Schools (Health Promotion and Nutrition) (Scotland) Bill
The UNISON Scotland response to the Communities
Committee regarding the Schools (Health Promotion and Nutrition)
Scottish Parliament Communities Committee
for Evidence: Schools (Health Promotion and Nutrition) (Scotland)
UNISON Scotland welcomes the opportunity to submit
a response to the Communities Committee regarding the Schools
(Health Promotion and Nutrition) (Scotland) Bill. We are Scotland's
largest public sector trade union representing over 150,000 members
working in the Scottish Health Service, local government, utilities,
further and higher education and other public sector providers,
as well as in some of Scotland's largest private sector areas
including energy. A large number of UNISON members are involved
in delivering school meal services and participate in a number
of successful initiatives promoting nutritional standards and
increased take up of school meals, particularly in the Hungry
for Success and other related initiatives.
UNISON Scotland submitted a response in August 2006
to the Scottish Executive's consultation on the, then, School
(Nutrition and Health) (Scotland) Bill. That submission reiterated
the strong case for universal free school meals.
Amendment enabling councils to introduce free
In this response for the Communities Committee we
repeat that we would prefer an amendment to provide for a universal
entitlement to free school meals for all primary and secondary
school children in Scotland. To that end we also support Frances
Curran MSP's Education (School Meals etc.) (Scotland)
Bill to introduce free school meals in primary schools. Her proposed
legislation received 96% support in the consultation carried out
last year. We contend this shows the strong public demand in Scotland
for action to improve our children's health - action which goes
beyond the aims of the Scottish Executive's Bill.
However, we propose that a major contribution to
improving the Schools (Health Promotion and Nutrition) (Scotland)
Bill would be an amendment to enable councils to introduce free
school meals in their area. Not only do we believe that this would
benefit children where local authorities do introduce free meals,
but it would effectively allow the creation of ‘pilots' which
in our view would provide the evidence of the health benefits.
The experience of Hull City Council shows how dramatic the results
can be in a short space of time and we believe Scottish councils
should be given the powers to introduce this where they feel it
would play a part in tackling health issues such as childhood
obesity and diabetes as well as the health impact of poverty and
The Schools (Health Promotion and Nutrition)
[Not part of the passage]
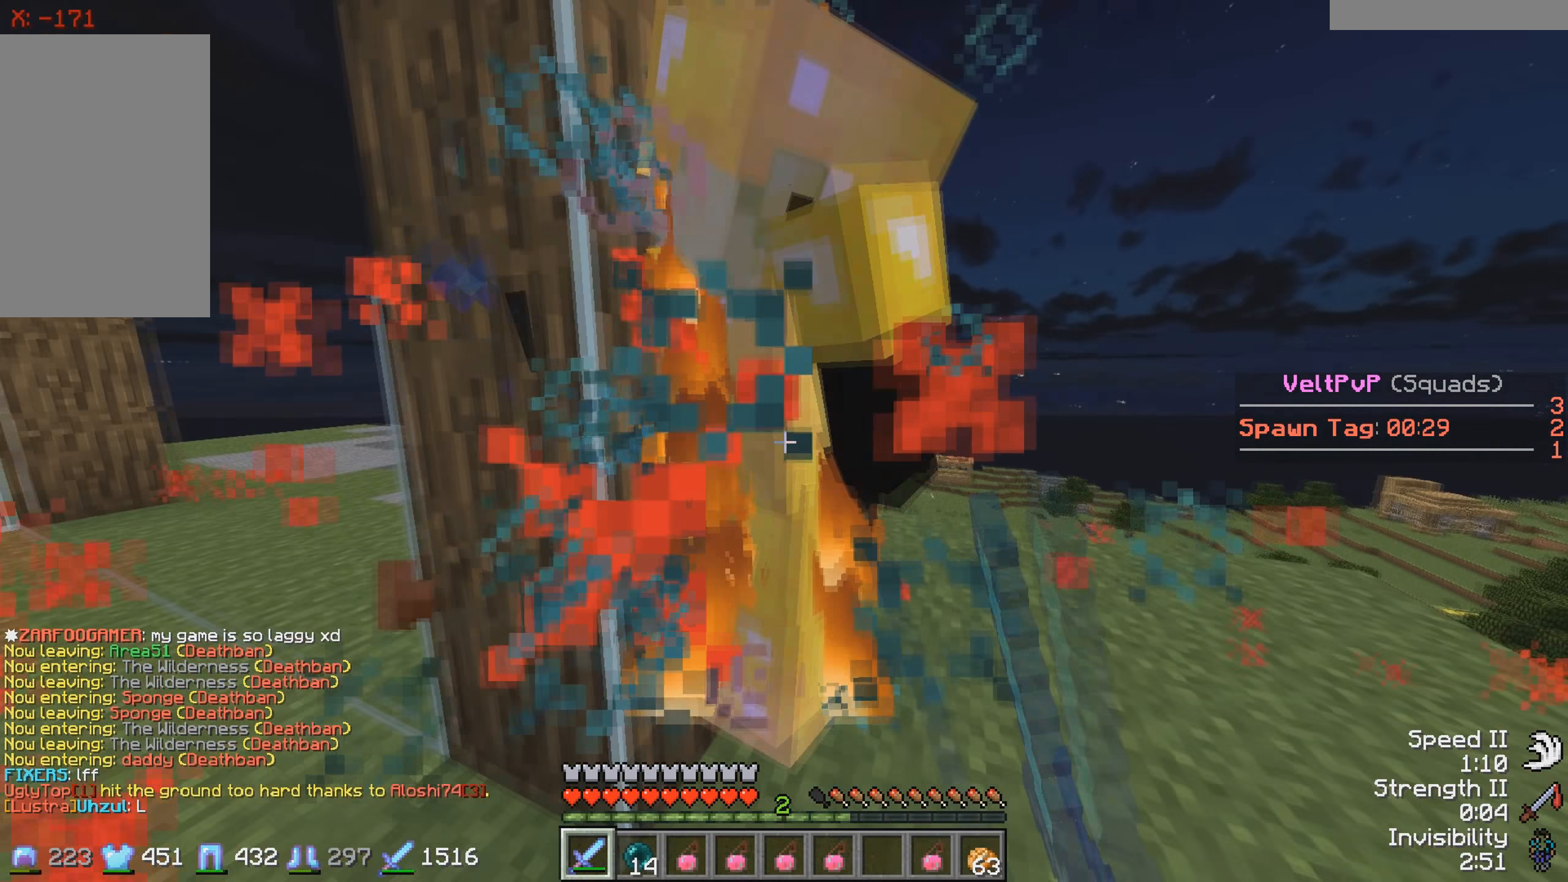
{"keys": ["w"], "events": [[83, "w", "down"], [183, "w", "up"], [333, "w", "down"]]}
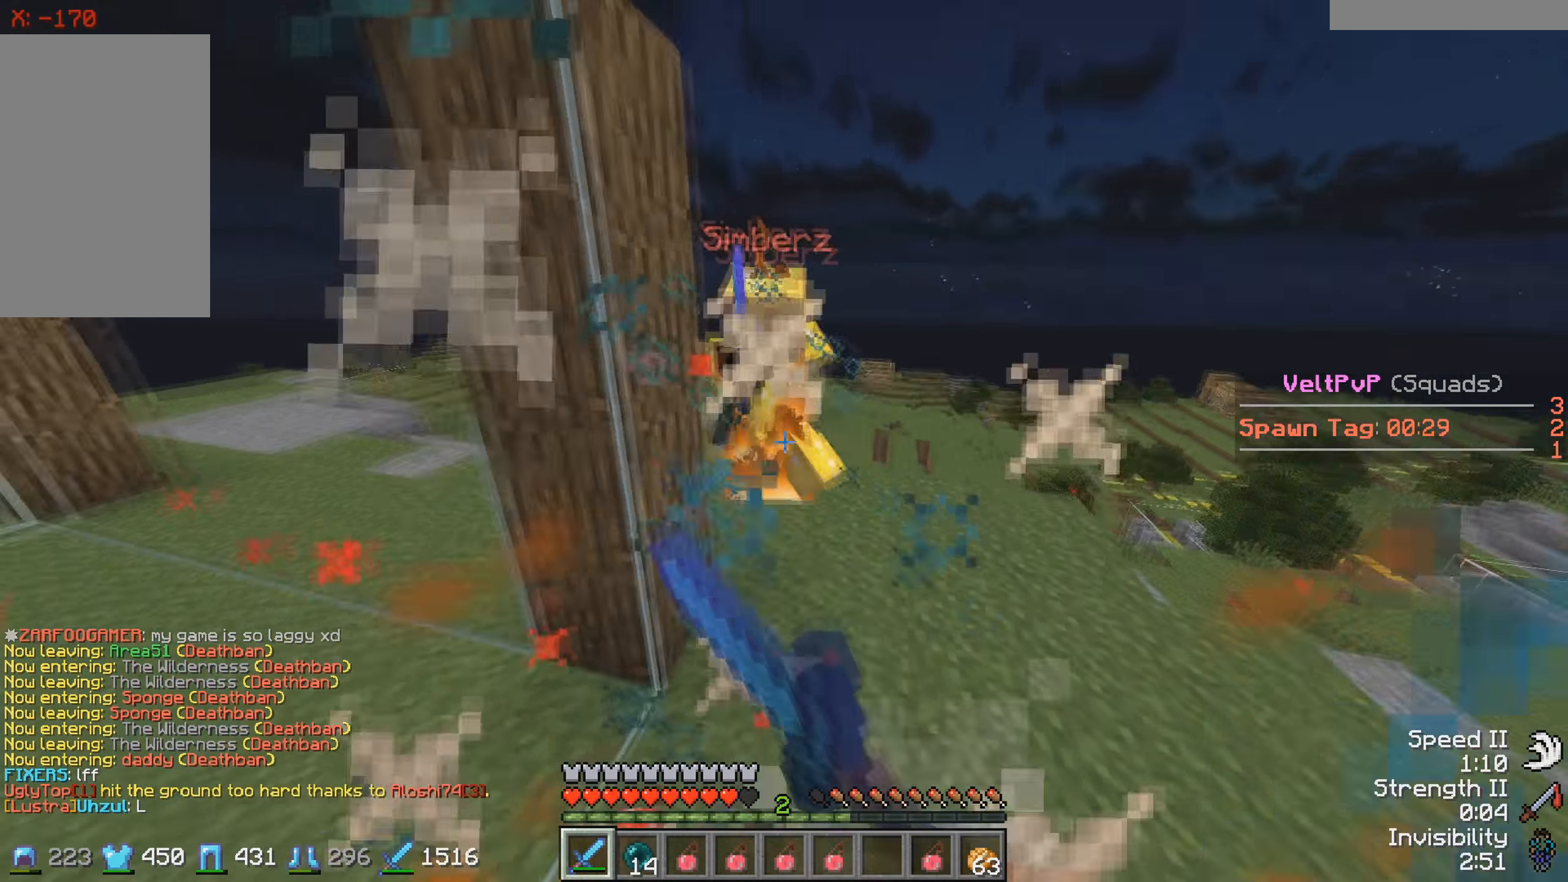
{"keys": ["w"], "events": []}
The Committee has asked for written evidence on
the general principles of the Bill. Our response shall encompass
each of those they listed:
General comments on the objectives of the Bill
UNISON Scotland supports the aims and objectives
and has been a strong supporter of the Hungry for Success programme.
We believe that health statistics and the generally poor diet
in Scotland demonstrate the need for urgent and innovative action
on children's eating habits. The Bill's measures will make a major
difference even if they do not at this stage go as far as we would
A key outcome should be to initiate a culture of
healthy eating which will have long-term benefits for the health
of the nation. The Scottish Executive has a number of commitments
to improving nutritional standards in the public sector. However,
to ensure they are implemented in a cross-cutting way across all
departments, UNISON wants to see a ‘Food for Good' programme of
action across the sector, with schools a key component. This would
involve nutritional standards being set for all public sector
provision of food, with regulators responsible for ensuring compliance.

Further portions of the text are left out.